O Tribunal Regional Eleitoral do Rio (TRE-RJ) determinou uma série de medidas para incentivar e ampliar a participação dos povos indígenas nas Eleições Gerais de 2026. A decisão, assinada pelo presidente Peterson Barroso Simão, estabelece ações estruturadas para superar barreiras como distância, burocracia e falta de informação — um passo considerado essencial para garantir o pleno exercício dos direitos políticos dos povos originários.
A iniciativa foi adotada a partir de estudos internos do Tribunal que identificaram a necessidade de reforçar políticas de inclusão e facilitar o acesso de comunidades indígenas ao alistamento e ao voto.
A legislação brasileira garante aos povos indígenas plena capacidade eleitoral, tanto ativa (direito de votar) quanto passiva (direito de serem candidatos). Entretanto, obstáculos como distância das aldeias até as zonas eleitorais, dificuldades de locomoção e falta de informação ainda limitam a participação política dessas populações.
Crescimento da representação indígena no Brasil
O desembargador destacou o avanço da representatividade indígena nos últimos anos. Entre 2020 e 2024, o número de candidaturas autodeclaradas indígenas subiu de 2.223 para 2.578 — um crescimento de 15%. Em 2022, o Brasil elegeu o primeiro governador autodeclarado indígena, na Bahia, além de cinco deputados federais.
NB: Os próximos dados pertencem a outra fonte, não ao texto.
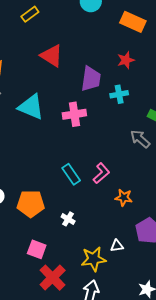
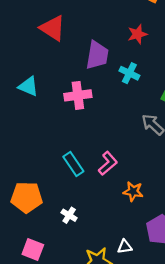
cyan cross: (119, 94) -> (129, 73), turned 36
cyan triangle: (31, 107) -> (28, 86), size x0.7

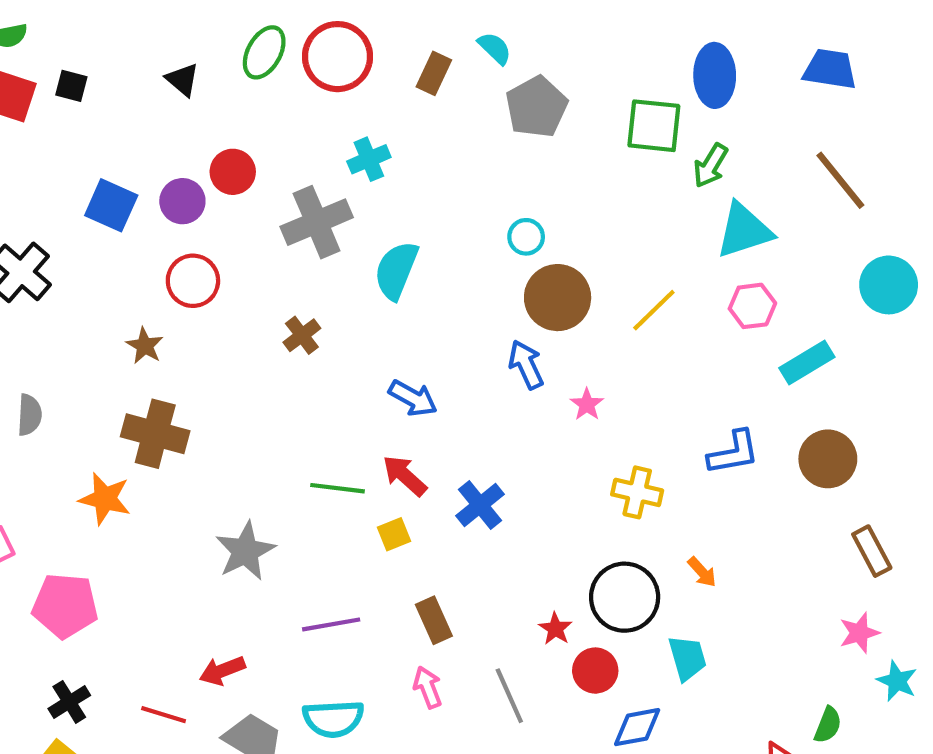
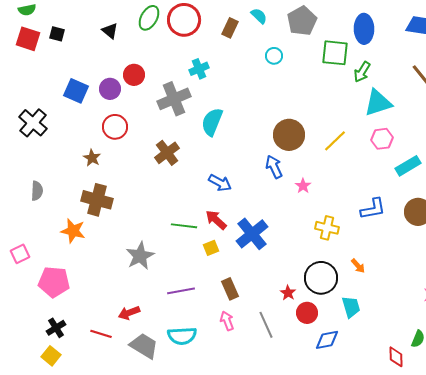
gray pentagon: (537, 107) -> (302, 21), moved
cyan circle: (526, 237) -> (274, 56), moved
brown cross: (302, 335) -> (167, 153), size x1.4
blue cross: (480, 505) -> (252, 234), size x1.4

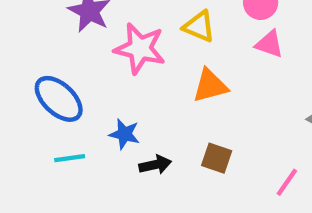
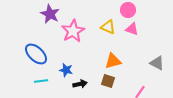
yellow triangle: (199, 26) -> (108, 27), moved
pink star: (140, 48) -> (73, 31), turned 30
orange triangle: (210, 86) -> (113, 61), moved

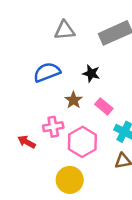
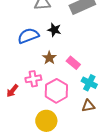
black star: (91, 73) -> (54, 30), moved
red arrow: (27, 142) -> (12, 91), turned -80

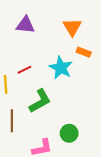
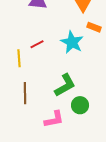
green L-shape: (40, 101) -> (65, 85), moved

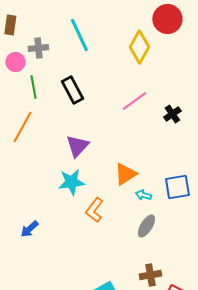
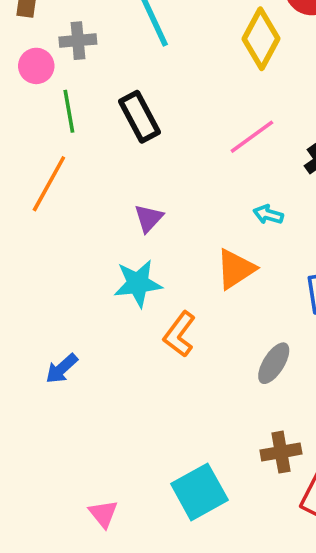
purple triangle: (77, 146) -> (149, 218), size x0.7
cyan arrow: (143, 195) -> (268, 215), moved

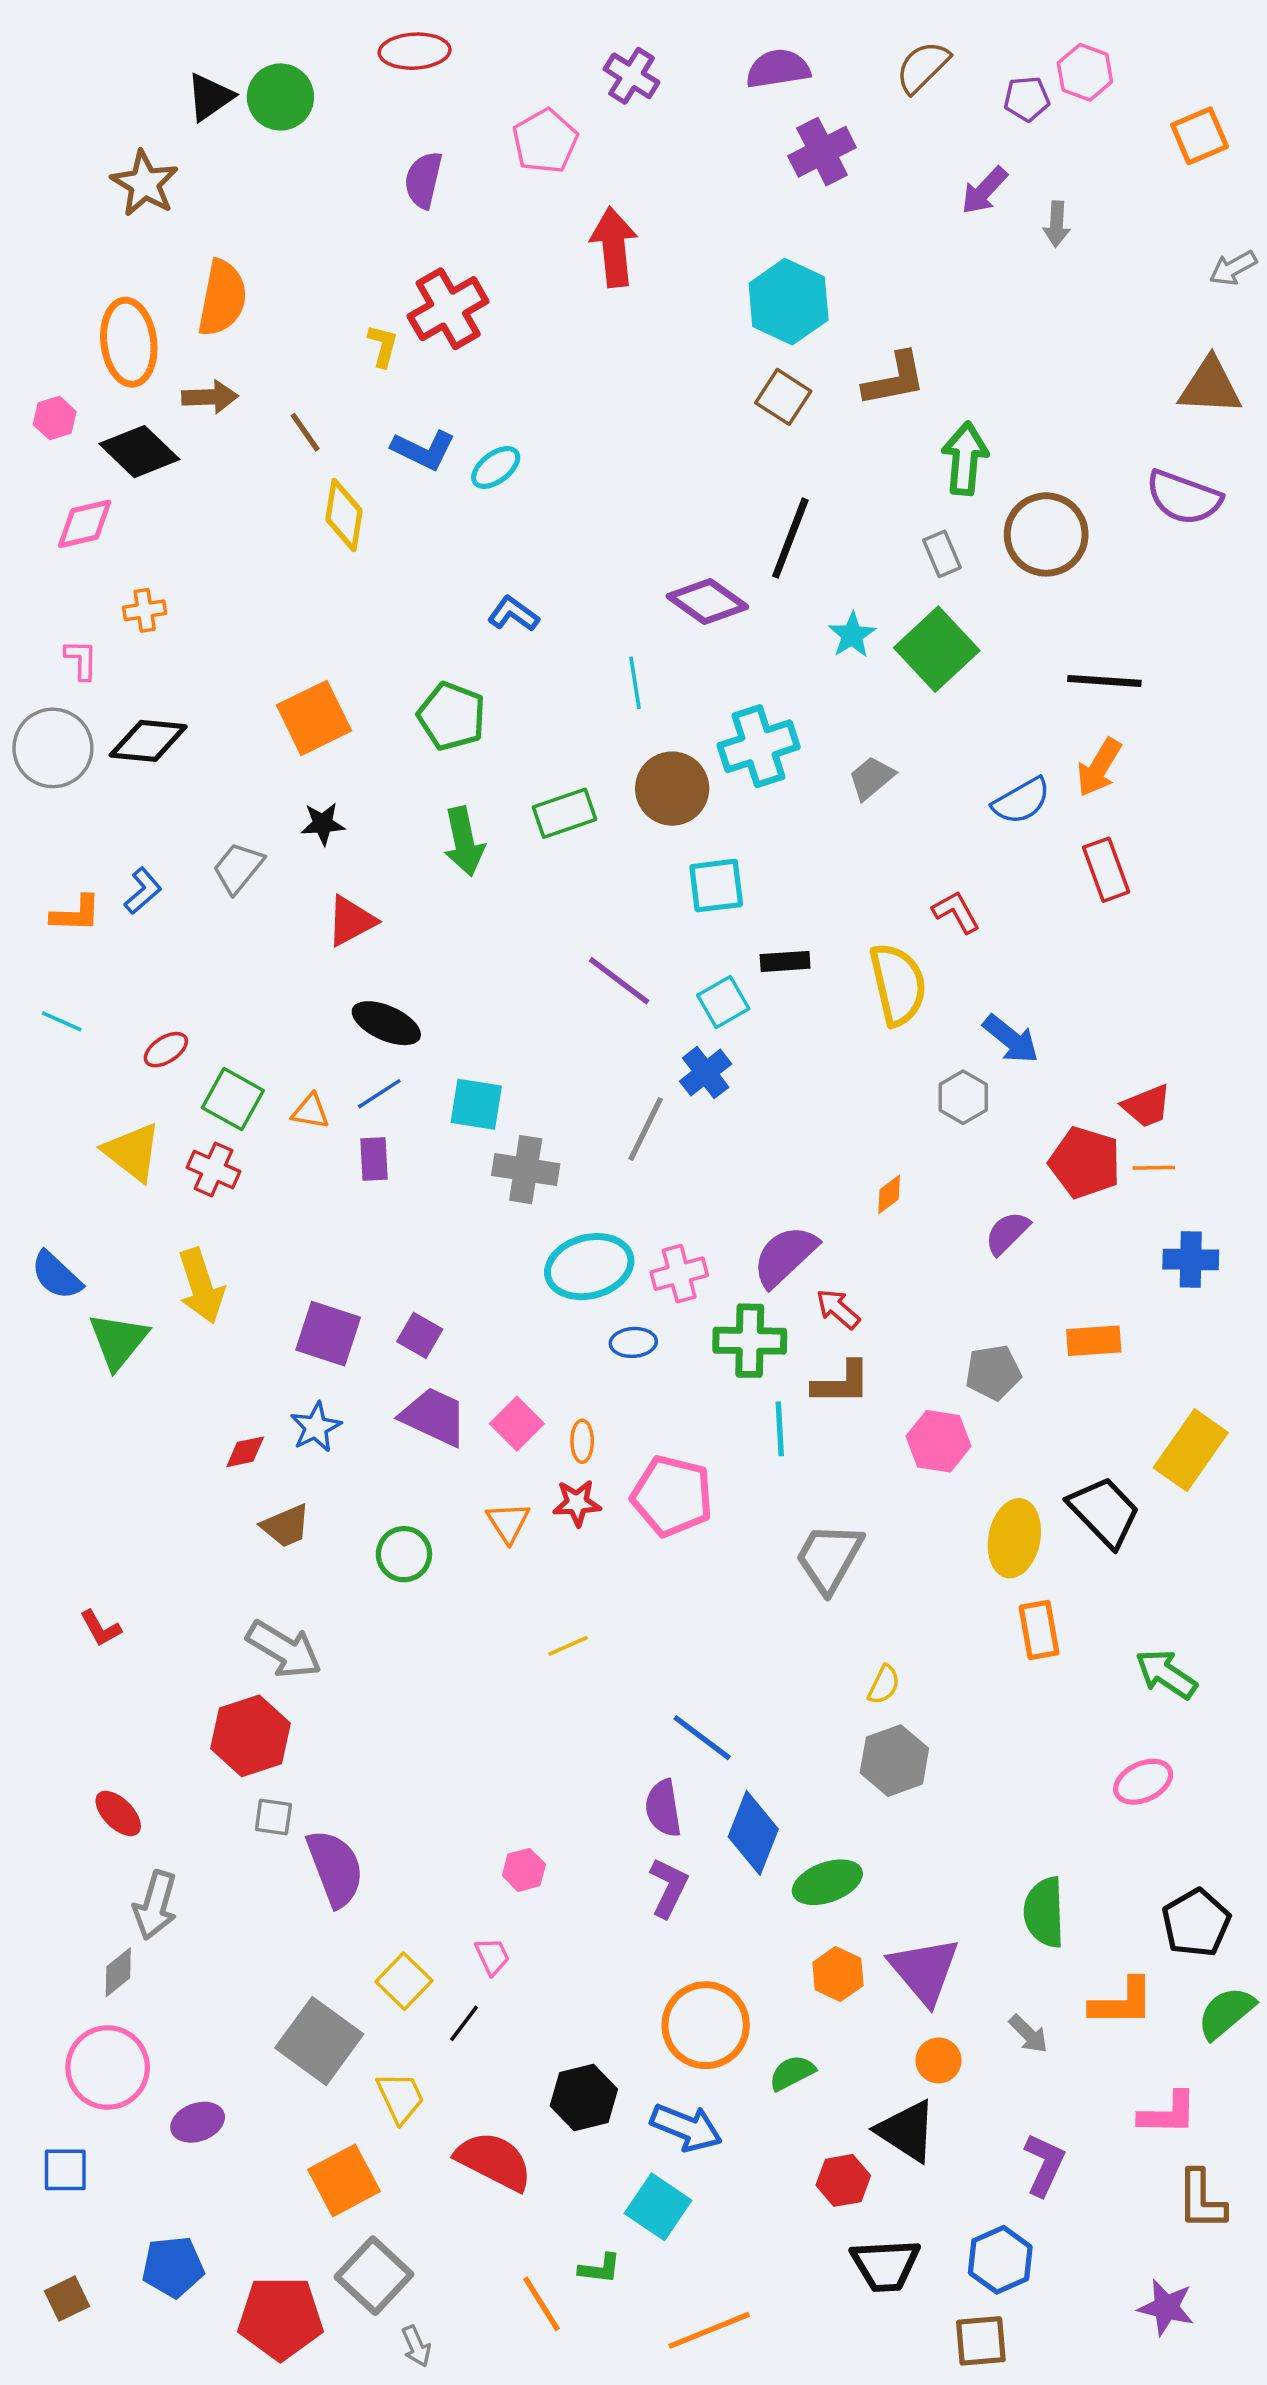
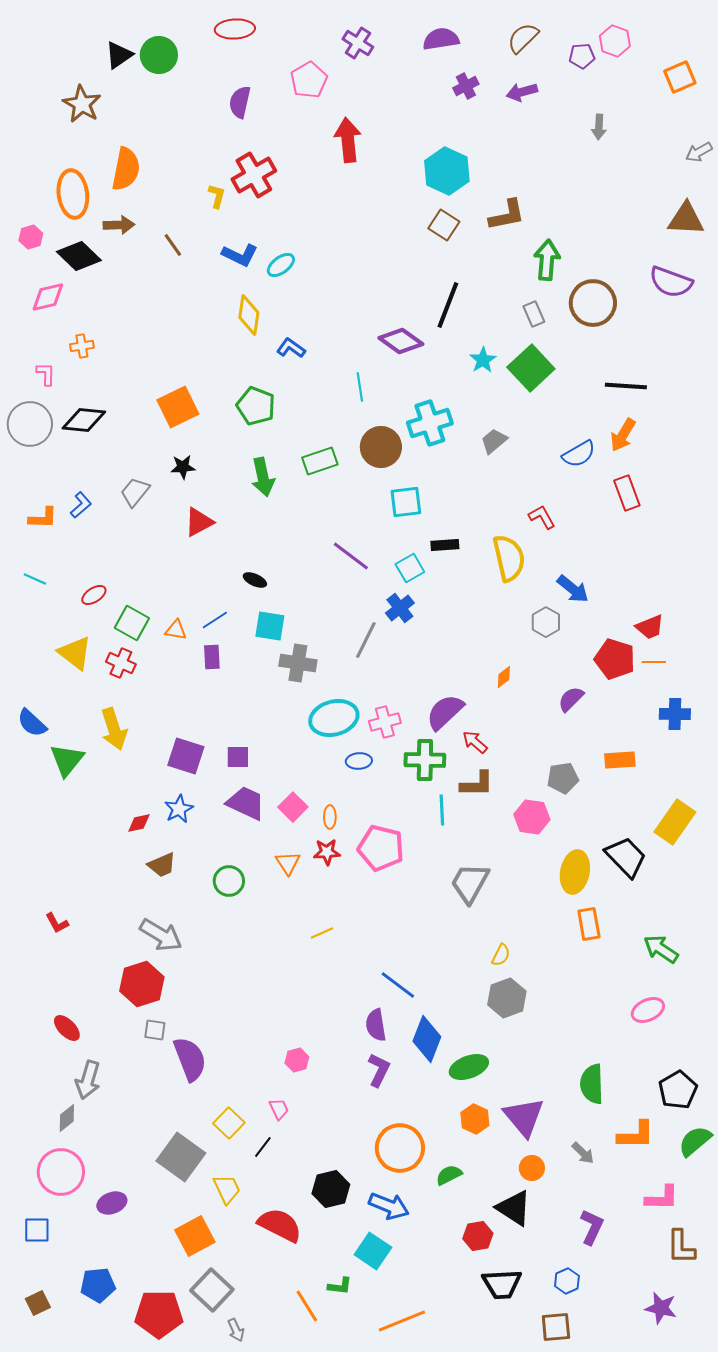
purple cross: (822, 152) -> (466, 86), size x0.7
purple arrow: (984, 190) -> (522, 92), moved, turned 32
yellow diamond: (344, 515) -> (249, 315), moved
black ellipse: (386, 1023) -> (255, 580), moved, size x0.6
purple square: (420, 1335) -> (238, 757), turned -30
blue hexagon: (1000, 2260) -> (567, 1281), size x0.7

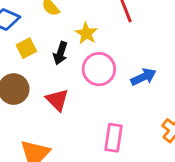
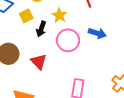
yellow square: (26, 48) -> (26, 16), moved
blue arrow: (143, 77) -> (97, 33), moved, turned 42

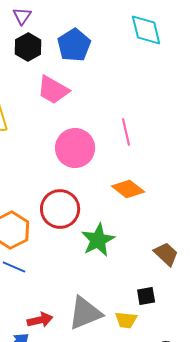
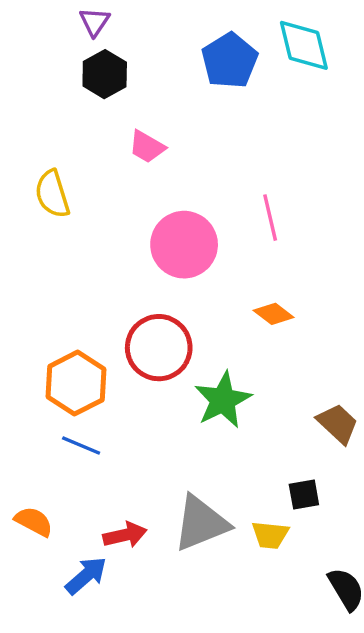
blue pentagon: (74, 45) -> (230, 61), moved
pink trapezoid: (53, 90) -> (147, 147), size x0.7
orange diamond: (128, 189) -> (274, 314), size x0.7

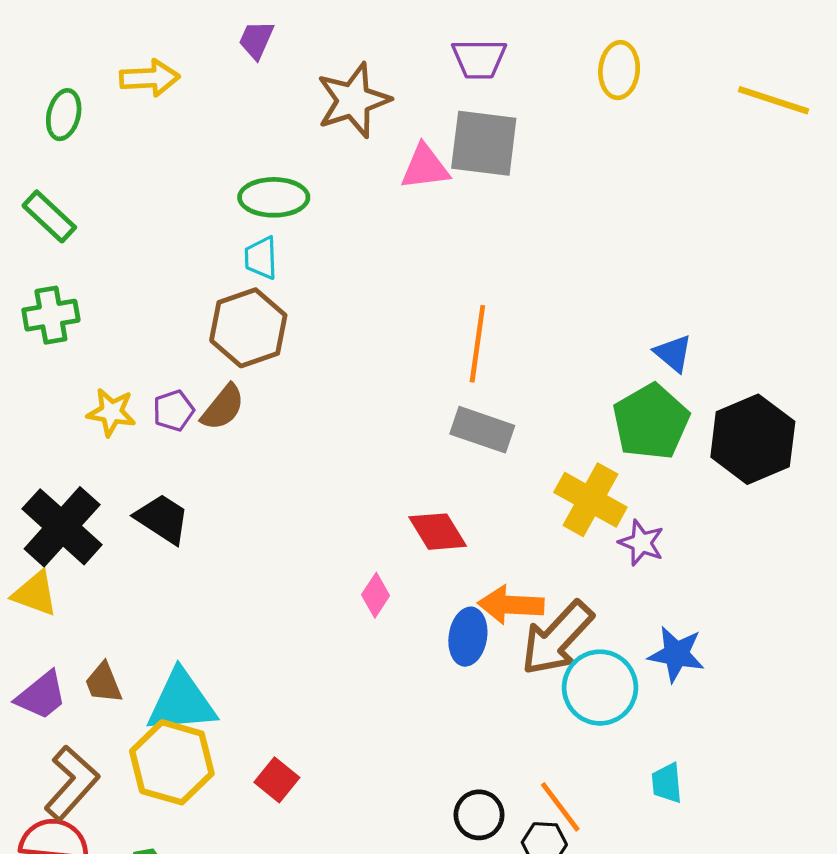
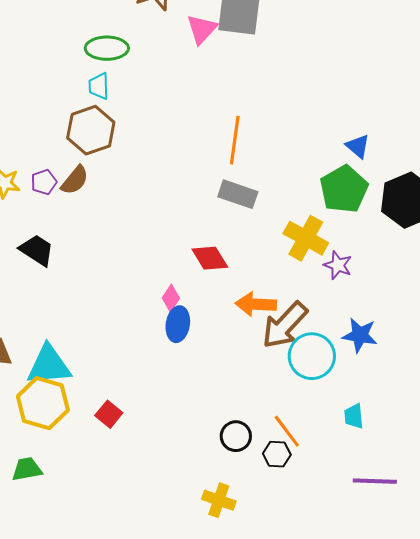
pink triangle: (425, 167) -> (202, 29), turned -40
blue ellipse: (468, 637) -> (178, 324), moved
Na eleição municipal de 2024, o país registrou 9 prefeitos e 242 vereadores autodeclarados indígenas, alta de 32% em relação ao pleito anterior.
Segundo Simão, a tendência é de expansão ainda maior em 2026, impulsionada por ações da Justiça Eleitoral, como expansão do atendimento itinerante, criação de seções eleitorais em aldeias e oferta de materiais educativos bilíngues.
Municípios fluminenses com maior presença indígena
No estado do Rio, estudos do TRE-RJ identificaram maior concentração indígena em três municípios:
- Angra dos Reis
- Paraty
- Maricá
Nessas localidades, a Justiça Eleitoral já realizou atendimentos itinerantes em aldeias como Mata Verde Bonita e Céu Azul (Maricá) e participou de mutirões interinstitucionais voltados às comunidades Guarani e Pataxó.
Decisão determina articulação com prefeituras, MPs e Funai
O despacho assinado pelo presidente do TRE-RJ determina a expedição de ofícios a diversos órgãos, solicitando apoio na preparação para as eleições:
- Juízes eleitorais — para planejar logística, indicar locais de votação, organizar seções e facilitar o alistamento.
- Prefeituras — especialmente Angra dos Reis, Paraty e Maricá, para fornecer apoio logístico às comunidades.
- Ministério Público Federal e Ministério Público do Estado — para promover e fiscalizar a participação indígena no processo eleitoral.
- Funai — para apoiar ações de promoção e proteção dos direitos políticos indígenas.
Além disso, o TRE-RJ determinou que o Núcleo de Justiça Eleitoral Itinerante priorize ações integradas de atendimento eleitoral a indígenas até 2026.
Inclusão como pilar democrático
Para o presidente do tribunal, ampliar a participação indígena é reafirmar a presença dos povos originários na democracia brasileira. Segundo ele, as garantias legais existem, mas precisam ser efetivadas com ações práticas, planejamento antecipado e apoio institucional.
O TRE-RJ destaca que mais eleitores, mais candidatos e mais debate público fortalecem o processo democrático e contribuem para uma participação indígena cada vez mais organizada e influente.